Prompt =>
Your task is to copy each line of the material below that includes "Parent".

Source data =>
>>>>>

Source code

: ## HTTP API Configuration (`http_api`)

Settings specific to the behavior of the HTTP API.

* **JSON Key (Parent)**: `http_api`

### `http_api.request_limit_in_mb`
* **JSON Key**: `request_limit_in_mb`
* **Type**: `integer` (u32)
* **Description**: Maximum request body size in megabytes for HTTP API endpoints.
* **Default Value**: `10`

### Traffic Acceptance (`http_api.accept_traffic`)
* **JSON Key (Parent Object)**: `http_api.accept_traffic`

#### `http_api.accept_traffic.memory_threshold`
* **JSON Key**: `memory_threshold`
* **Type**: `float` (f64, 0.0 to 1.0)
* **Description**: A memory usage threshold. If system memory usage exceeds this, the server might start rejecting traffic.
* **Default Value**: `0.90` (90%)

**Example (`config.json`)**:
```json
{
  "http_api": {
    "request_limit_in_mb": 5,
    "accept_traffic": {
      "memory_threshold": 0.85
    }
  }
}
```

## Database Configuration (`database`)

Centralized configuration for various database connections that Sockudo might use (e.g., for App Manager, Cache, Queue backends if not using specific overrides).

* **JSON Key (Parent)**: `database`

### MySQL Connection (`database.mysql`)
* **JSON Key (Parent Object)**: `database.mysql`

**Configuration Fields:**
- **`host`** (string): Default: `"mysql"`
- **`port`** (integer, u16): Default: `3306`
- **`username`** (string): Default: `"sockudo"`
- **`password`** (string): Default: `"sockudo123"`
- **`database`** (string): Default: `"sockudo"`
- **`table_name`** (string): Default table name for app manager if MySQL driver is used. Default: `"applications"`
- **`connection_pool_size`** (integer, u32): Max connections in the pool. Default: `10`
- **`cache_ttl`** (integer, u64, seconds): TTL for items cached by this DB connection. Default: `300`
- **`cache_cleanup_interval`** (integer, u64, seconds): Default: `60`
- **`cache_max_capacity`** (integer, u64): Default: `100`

<<<<<

Answer for the task =>
* **JSON Key (Parent)**: `http_api`
* **JSON Key (Parent Object)**: `http_api.accept_traffic`
* **JSON Key (Parent)**: `database`
* **JSON Key (Parent Object)**: `database.mysql`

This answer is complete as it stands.